THE PROBLEM:
Extract the text lines of each item below and reproduce them verbatim, one line per line, in their original order.

DATA SUPPLIED:

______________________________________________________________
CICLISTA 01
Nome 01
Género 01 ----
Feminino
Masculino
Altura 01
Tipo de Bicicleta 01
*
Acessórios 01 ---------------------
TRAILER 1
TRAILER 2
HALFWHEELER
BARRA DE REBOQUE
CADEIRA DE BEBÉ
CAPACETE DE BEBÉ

REPLY TO THE EXERCISE:
______________________________________________________________
CICLISTA 01
Nome 01
Género 01 ----
Feminino
Masculino
Altura 01
Tipo de Bicicleta 01
*
Acessórios 01 ---------------------
TRAILER 1
TRAILER 2
HALFWHEELER
BARRA DE REBOQUE
CADEIRA DE BEBÉ
CAPACETE DE BEBÉ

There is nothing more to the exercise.